(Dataset entries)
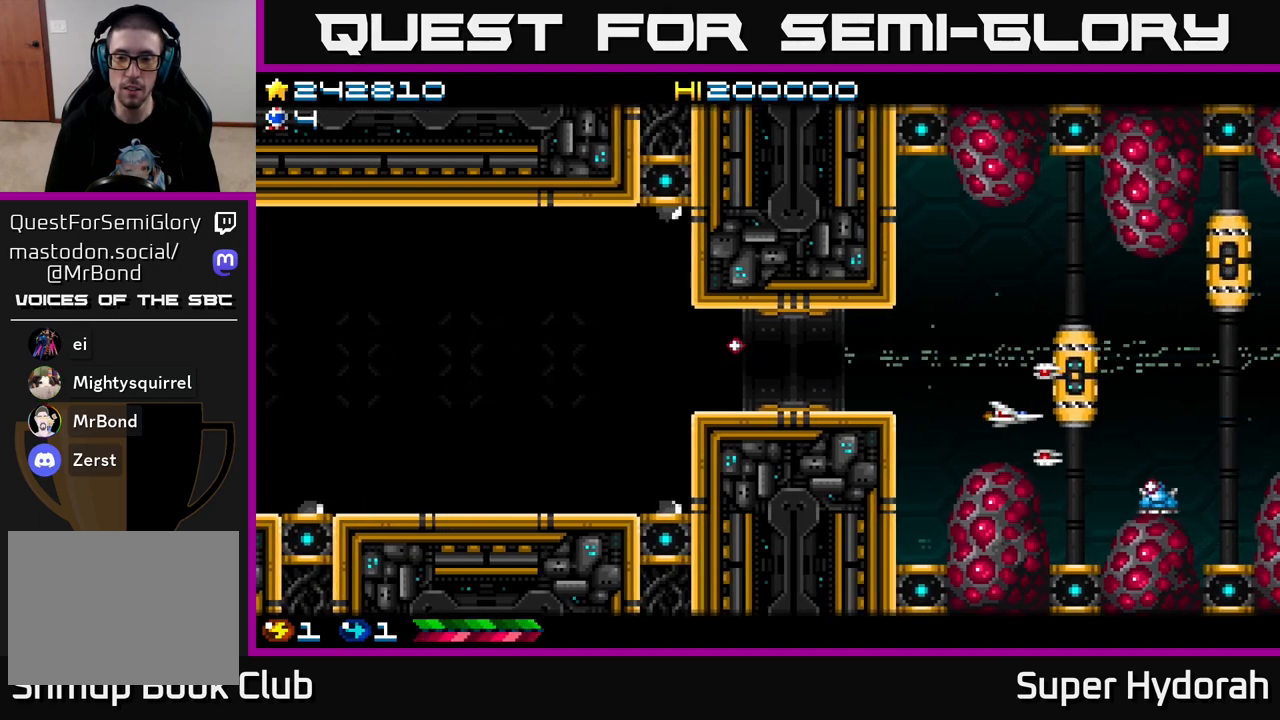
Gameplay with a controller (Xbox layout); each line is a JSON object with the inputs held at the frame after it. "events" lists button and stick changes between this image and that frame as [ms after this image, input, new state], when the widget could be followed in between. Not read: L3 R3 right_stick.
{"buttons": ["A", "DPAD_UP", "DPAD_LEFT"], "left_stick": "center", "events": [[100, "DPAD_LEFT", "down"], [383, "DPAD_UP", "down"]]}
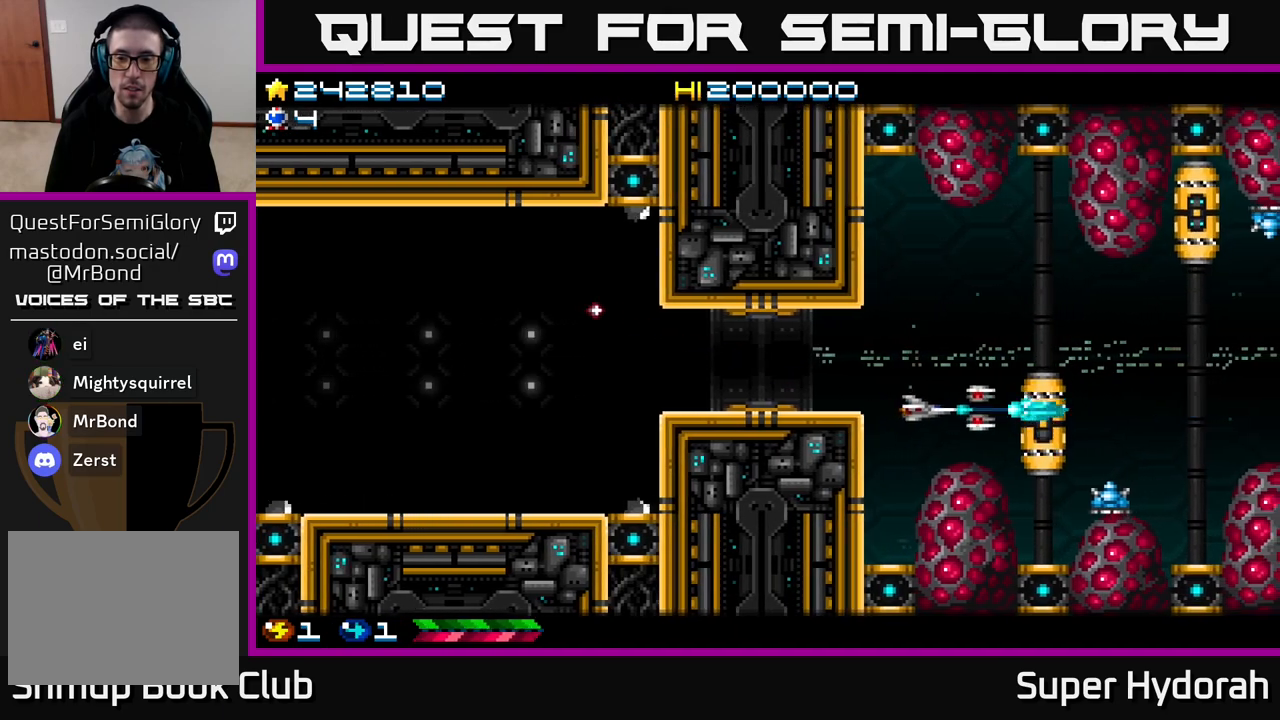
{"buttons": ["A", "DPAD_DOWN"], "left_stick": "center", "events": [[83, "DPAD_UP", "up"], [117, "DPAD_LEFT", "up"], [500, "DPAD_DOWN", "down"]]}
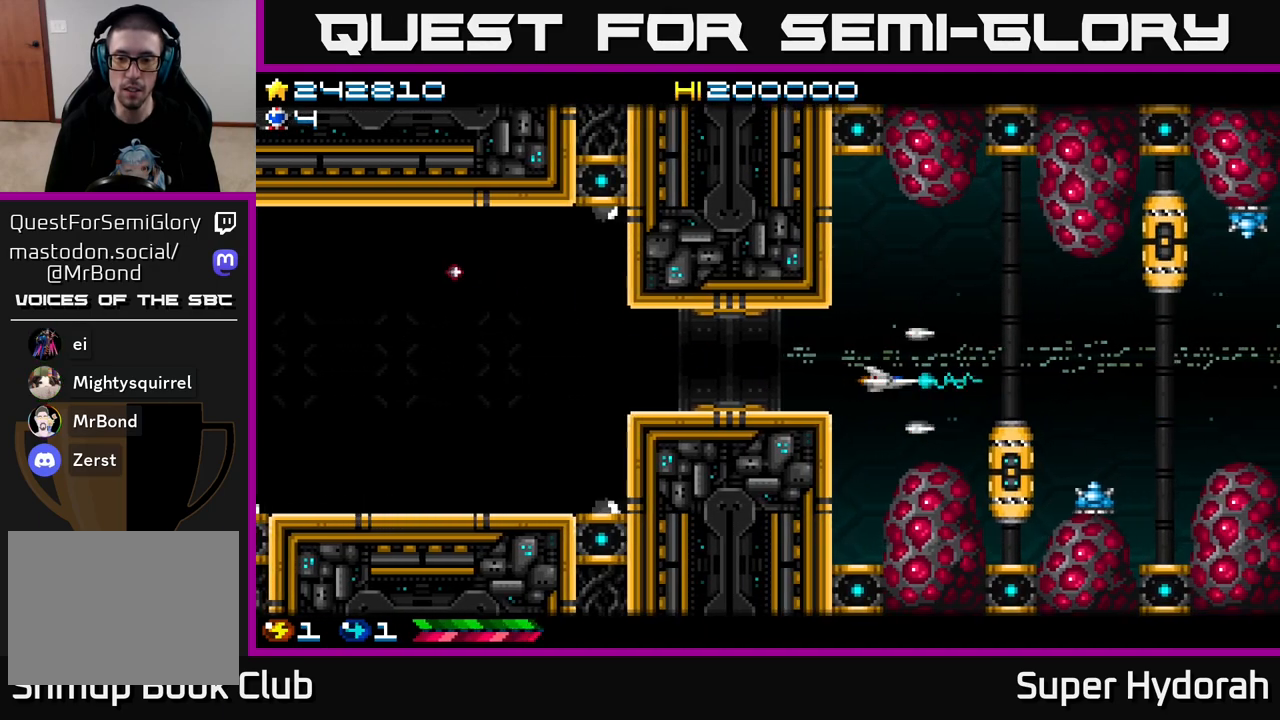
{"buttons": ["A"], "left_stick": "center", "events": [[150, "DPAD_DOWN", "up"]]}
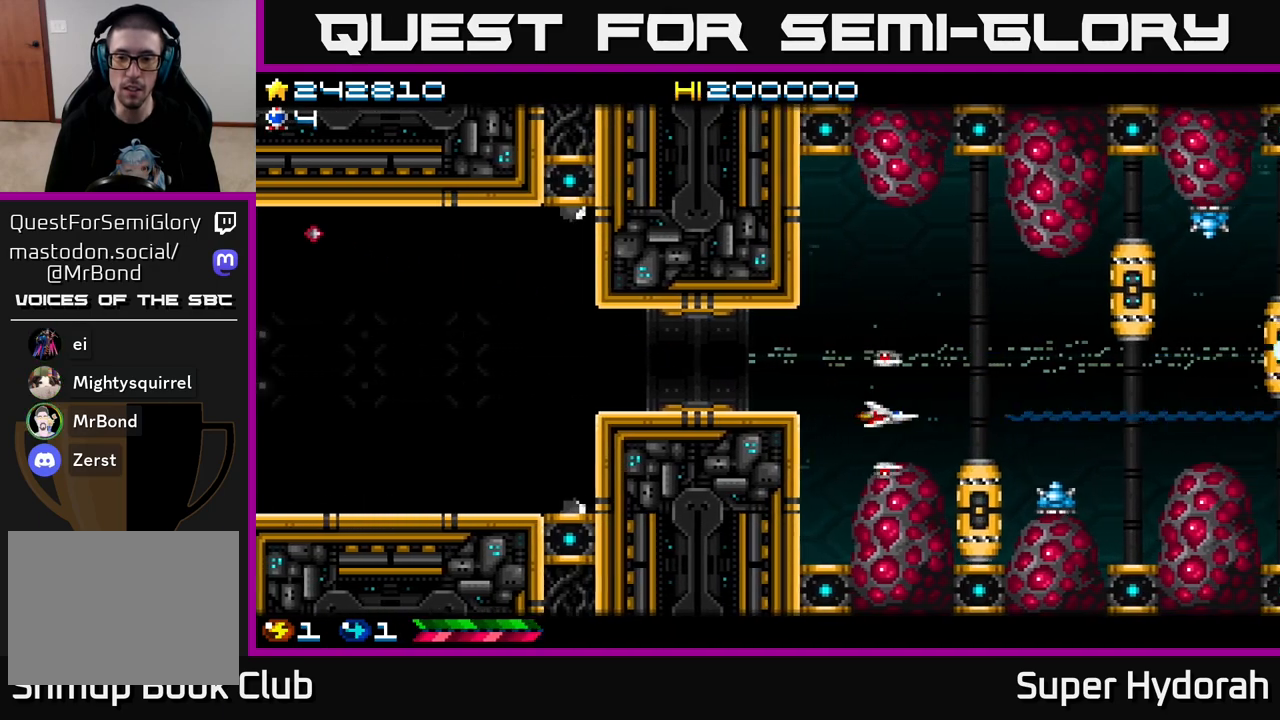
{"buttons": ["DPAD_UP", "DPAD_LEFT"], "left_stick": "center", "events": [[417, "DPAD_LEFT", "down"], [483, "DPAD_UP", "down"], [500, "A", "up"]]}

#### TASK INSTRUCTIONS:
Although the records include pictures, output only their text, exactly and completely.

#### SOLVED PROBLEM:
Gameplay with a controller (Xbox layout); each line is a JSON object with the inputs held at the frame after it. "events" lists button and stick changes between this image and that frame as [ms after this image, input, new state], when the widget could be followed in between. Not read: L3 R3 right_stick.
{"buttons": ["A", "DPAD_UP", "DPAD_LEFT"], "left_stick": "center", "events": [[100, "DPAD_LEFT", "down"], [383, "DPAD_UP", "down"]]}
{"buttons": ["A", "DPAD_DOWN"], "left_stick": "center", "events": [[83, "DPAD_UP", "up"], [117, "DPAD_LEFT", "up"], [500, "DPAD_DOWN", "down"]]}
{"buttons": ["A"], "left_stick": "center", "events": [[150, "DPAD_DOWN", "up"]]}
{"buttons": ["DPAD_UP", "DPAD_LEFT"], "left_stick": "center", "events": [[417, "DPAD_LEFT", "down"], [483, "DPAD_UP", "down"], [500, "A", "up"]]}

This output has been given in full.